WHAT IS NEEDED
Could you return every line of the material below verbatim, in the same order?

RECORDS FOR THE EXERCISE
◆ ◆ ◆ ◆ ◆ ◆ ◆

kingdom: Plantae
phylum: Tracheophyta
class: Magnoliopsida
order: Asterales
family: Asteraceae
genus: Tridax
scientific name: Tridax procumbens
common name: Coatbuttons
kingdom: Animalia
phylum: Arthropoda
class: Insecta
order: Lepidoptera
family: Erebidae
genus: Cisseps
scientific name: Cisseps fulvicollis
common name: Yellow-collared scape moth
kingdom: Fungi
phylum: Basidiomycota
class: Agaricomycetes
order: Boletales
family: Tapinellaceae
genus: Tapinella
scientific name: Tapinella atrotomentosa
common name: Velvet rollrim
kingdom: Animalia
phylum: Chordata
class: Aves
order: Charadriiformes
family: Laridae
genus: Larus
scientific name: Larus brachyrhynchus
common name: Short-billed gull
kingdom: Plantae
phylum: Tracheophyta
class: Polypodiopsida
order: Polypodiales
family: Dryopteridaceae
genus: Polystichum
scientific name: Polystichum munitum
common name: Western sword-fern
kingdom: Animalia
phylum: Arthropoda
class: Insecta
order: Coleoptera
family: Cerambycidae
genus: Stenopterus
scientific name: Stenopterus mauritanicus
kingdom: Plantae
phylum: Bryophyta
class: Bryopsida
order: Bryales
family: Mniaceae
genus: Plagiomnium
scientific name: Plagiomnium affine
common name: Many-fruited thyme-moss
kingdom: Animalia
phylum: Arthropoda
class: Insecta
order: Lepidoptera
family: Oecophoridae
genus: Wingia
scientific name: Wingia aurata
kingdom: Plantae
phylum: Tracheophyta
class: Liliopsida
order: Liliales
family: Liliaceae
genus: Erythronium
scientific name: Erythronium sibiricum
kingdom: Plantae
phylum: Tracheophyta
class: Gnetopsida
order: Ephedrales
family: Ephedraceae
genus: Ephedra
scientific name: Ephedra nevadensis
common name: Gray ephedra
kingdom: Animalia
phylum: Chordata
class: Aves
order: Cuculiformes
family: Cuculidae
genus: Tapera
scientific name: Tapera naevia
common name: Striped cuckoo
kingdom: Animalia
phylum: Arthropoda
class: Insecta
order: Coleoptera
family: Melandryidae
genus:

◆ ◆ ◆ ◆ ◆ ◆ ◆

ANSWER IN FULL
kingdom: Plantae
phylum: Tracheophyta
class: Magnoliopsida
order: Asterales
family: Asteraceae
genus: Tridax
scientific name: Tridax procumbens
common name: Coatbuttons
kingdom: Animalia
phylum: Arthropoda
class: Insecta
order: Lepidoptera
family: Erebidae
genus: Cisseps
scientific name: Cisseps fulvicollis
common name: Yellow-collared scape moth
kingdom: Fungi
phylum: Basidiomycota
class: Agaricomycetes
order: Boletales
family: Tapinellaceae
genus: Tapinella
scientific name: Tapinella atrotomentosa
common name: Velvet rollrim
kingdom: Animalia
phylum: Chordata
class: Aves
order: Charadriiformes
family: Laridae
genus: Larus
scientific name: Larus brachyrhynchus
common name: Short-billed gull
kingdom: Plantae
phylum: Tracheophyta
class: Polypodiopsida
order: Polypodiales
family: Dryopteridaceae
genus: Polystichum
scientific name: Polystichum munitum
common name: Western sword-fern
kingdom: Animalia
phylum: Arthropoda
class: Insecta
order: Coleoptera
family: Cerambycidae
genus: Stenopterus
scientific name: Stenopterus mauritanicus
kingdom: Plantae
phylum: Bryophyta
class: Bryopsida
order: Bryales
family: Mniaceae
genus: Plagiomnium
scientific name: Plagiomnium affine
common name: Many-fruited thyme-moss
kingdom: Animalia
phylum: Arthropoda
class: Insecta
order: Lepidoptera
family: Oecophoridae
genus: Wingia
scientific name: Wingia aurata
kingdom: Plantae
phylum: Tracheophyta
class: Liliopsida
order: Liliales
family: Liliaceae
genus: Erythronium
scientific name: Erythronium sibiricum
kingdom: Plantae
phylum: Tracheophyta
class: Gnetopsida
order: Ephedrales
family: Ephedraceae
genus: Ephedra
scientific name: Ephedra nevadensis
common name: Gray ephedra
kingdom: Animalia
phylum: Chordata
class: Aves
order: Cuculiformes
family: Cuculidae
genus: Tapera
scientific name: Tapera naevia
common name: Striped cuckoo
kingdom: Animalia
phylum: Arthropoda
class: Insecta
order: Coleoptera
family: Melandryidae
genus:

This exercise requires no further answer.